■ **ASSIGNMENT**
Print the listing once more, exactly as written.

■ **EXCERPTED DATA**
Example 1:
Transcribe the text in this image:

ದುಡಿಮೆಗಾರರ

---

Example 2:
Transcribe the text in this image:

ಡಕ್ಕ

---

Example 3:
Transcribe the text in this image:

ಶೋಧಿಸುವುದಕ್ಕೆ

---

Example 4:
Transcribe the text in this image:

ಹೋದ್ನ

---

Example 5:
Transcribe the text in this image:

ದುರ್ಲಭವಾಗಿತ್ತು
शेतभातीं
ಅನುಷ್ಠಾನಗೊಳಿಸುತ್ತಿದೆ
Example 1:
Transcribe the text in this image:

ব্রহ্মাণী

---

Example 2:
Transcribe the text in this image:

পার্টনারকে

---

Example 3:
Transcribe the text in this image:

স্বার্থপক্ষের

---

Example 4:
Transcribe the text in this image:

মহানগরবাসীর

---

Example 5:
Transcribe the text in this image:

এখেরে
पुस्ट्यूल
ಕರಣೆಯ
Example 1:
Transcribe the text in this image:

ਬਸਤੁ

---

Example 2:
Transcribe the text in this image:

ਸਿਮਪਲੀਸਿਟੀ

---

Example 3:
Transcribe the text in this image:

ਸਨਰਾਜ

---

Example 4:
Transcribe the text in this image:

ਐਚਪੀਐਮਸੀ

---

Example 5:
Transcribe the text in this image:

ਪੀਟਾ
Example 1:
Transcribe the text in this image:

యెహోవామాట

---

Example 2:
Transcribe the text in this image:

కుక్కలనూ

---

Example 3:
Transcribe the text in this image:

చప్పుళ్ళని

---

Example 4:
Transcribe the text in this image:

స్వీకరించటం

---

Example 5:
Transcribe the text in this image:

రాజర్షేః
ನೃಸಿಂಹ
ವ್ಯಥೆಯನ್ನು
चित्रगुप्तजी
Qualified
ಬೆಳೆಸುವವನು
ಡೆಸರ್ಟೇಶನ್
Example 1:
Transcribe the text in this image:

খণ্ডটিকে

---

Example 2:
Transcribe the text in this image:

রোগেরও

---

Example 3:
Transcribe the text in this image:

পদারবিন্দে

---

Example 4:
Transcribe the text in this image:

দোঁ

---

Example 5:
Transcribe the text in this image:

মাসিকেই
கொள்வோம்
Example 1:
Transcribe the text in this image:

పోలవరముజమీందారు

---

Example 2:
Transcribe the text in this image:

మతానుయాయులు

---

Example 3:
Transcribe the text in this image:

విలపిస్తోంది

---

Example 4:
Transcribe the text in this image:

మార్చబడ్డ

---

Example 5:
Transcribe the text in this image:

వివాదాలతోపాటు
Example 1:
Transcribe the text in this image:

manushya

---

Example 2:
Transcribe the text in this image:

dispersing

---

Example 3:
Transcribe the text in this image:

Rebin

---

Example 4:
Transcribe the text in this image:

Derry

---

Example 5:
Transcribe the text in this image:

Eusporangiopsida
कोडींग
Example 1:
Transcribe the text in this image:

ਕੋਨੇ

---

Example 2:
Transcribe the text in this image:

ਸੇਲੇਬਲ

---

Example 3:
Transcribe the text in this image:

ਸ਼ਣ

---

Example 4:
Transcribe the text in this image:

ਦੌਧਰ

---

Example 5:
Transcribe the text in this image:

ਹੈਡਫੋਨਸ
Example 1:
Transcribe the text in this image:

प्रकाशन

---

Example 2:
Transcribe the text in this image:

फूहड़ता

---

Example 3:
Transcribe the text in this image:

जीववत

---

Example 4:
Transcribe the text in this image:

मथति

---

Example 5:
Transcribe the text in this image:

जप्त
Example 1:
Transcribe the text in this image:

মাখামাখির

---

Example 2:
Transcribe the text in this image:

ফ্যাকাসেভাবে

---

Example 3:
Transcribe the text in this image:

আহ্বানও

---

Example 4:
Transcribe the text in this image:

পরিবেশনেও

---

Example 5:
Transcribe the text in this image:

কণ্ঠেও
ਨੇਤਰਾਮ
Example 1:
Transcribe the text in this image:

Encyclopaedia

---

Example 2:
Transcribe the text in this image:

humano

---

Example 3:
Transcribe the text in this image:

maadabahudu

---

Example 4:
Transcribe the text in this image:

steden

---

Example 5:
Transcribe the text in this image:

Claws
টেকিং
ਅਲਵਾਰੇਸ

■ **TASK SOLUTION**
Example 1:
Transcribe the text in this image:

ದುಡಿಮೆಗಾರರ

---

Example 2:
Transcribe the text in this image:

ಡಕ್ಕ

---

Example 3:
Transcribe the text in this image:

ಶೋಧಿಸುವುದಕ್ಕೆ

---

Example 4:
Transcribe the text in this image:

ಹೋದ್ನ

---

Example 5:
Transcribe the text in this image:

ದುರ್ಲಭವಾಗಿತ್ತು
शेतभातीं
ಅನುಷ್ಠಾನಗೊಳಿಸುತ್ತಿದೆ
Example 1:
Transcribe the text in this image:

ব্রহ্মাণী

---

Example 2:
Transcribe the text in this image:

পার্টনারকে

---

Example 3:
Transcribe the text in this image:

স্বার্থপক্ষের

---

Example 4:
Transcribe the text in this image:

মহানগরবাসীর

---

Example 5:
Transcribe the text in this image:

এখেরে
पुस्ट्यूल
ಕರಣೆಯ
Example 1:
Transcribe the text in this image:

ਬਸਤੁ

---

Example 2:
Transcribe the text in this image:

ਸਿਮਪਲੀਸਿਟੀ

---

Example 3:
Transcribe the text in this image:

ਸਨਰਾਜ

---

Example 4:
Transcribe the text in this image:

ਐਚਪੀਐਮਸੀ

---

Example 5:
Transcribe the text in this image:

ਪੀਟਾ
Example 1:
Transcribe the text in this image:

యెహోవామాట

---

Example 2:
Transcribe the text in this image:

కుక్కలనూ

---

Example 3:
Transcribe the text in this image:

చప్పుళ్ళని

---

Example 4:
Transcribe the text in this image:

స్వీకరించటం

---

Example 5:
Transcribe the text in this image:

రాజర్షేః
ನೃಸಿಂಹ
ವ್ಯಥೆಯನ್ನು
चित्रगुप्तजी
Qualified
ಬೆಳೆಸುವವನು
ಡೆಸರ್ಟೇಶನ್
Example 1:
Transcribe the text in this image:

খণ্ডটিকে

---

Example 2:
Transcribe the text in this image:

রোগেরও

---

Example 3:
Transcribe the text in this image:

পদারবিন্দে

---

Example 4:
Transcribe the text in this image:

দোঁ

---

Example 5:
Transcribe the text in this image:

মাসিকেই
கொள்வோம்
Example 1:
Transcribe the text in this image:

పోలవరముజమీందారు

---

Example 2:
Transcribe the text in this image:

మతానుయాయులు

---

Example 3:
Transcribe the text in this image:

విలపిస్తోంది

---

Example 4:
Transcribe the text in this image:

మార్చబడ్డ

---

Example 5:
Transcribe the text in this image:

వివాదాలతోపాటు
Example 1:
Transcribe the text in this image:

manushya

---

Example 2:
Transcribe the text in this image:

dispersing

---

Example 3:
Transcribe the text in this image:

Rebin

---

Example 4:
Transcribe the text in this image:

Derry

---

Example 5:
Transcribe the text in this image:

Eusporangiopsida
कोडींग
Example 1:
Transcribe the text in this image:

ਕੋਨੇ

---

Example 2:
Transcribe the text in this image:

ਸੇਲੇਬਲ

---

Example 3:
Transcribe the text in this image:

ਸ਼ਣ

---

Example 4:
Transcribe the text in this image:

ਦੌਧਰ

---

Example 5:
Transcribe the text in this image:

ਹੈਡਫੋਨਸ
Example 1:
Transcribe the text in this image:

प्रकाशन

---

Example 2:
Transcribe the text in this image:

फूहड़ता

---

Example 3:
Transcribe the text in this image:

जीववत

---

Example 4:
Transcribe the text in this image:

मथति

---

Example 5:
Transcribe the text in this image:

जप्त
Example 1:
Transcribe the text in this image:

মাখামাখির

---

Example 2:
Transcribe the text in this image:

ফ্যাকাসেভাবে

---

Example 3:
Transcribe the text in this image:

আহ্বানও

---

Example 4:
Transcribe the text in this image:

পরিবেশনেও

---

Example 5:
Transcribe the text in this image:

কণ্ঠেও
ਨੇਤਰਾਮ
Example 1:
Transcribe the text in this image:

Encyclopaedia

---

Example 2:
Transcribe the text in this image:

humano

---

Example 3:
Transcribe the text in this image:

maadabahudu

---

Example 4:
Transcribe the text in this image:

steden

---

Example 5:
Transcribe the text in this image:

Claws
টেকিং
ਅਲਵਾਰੇਸ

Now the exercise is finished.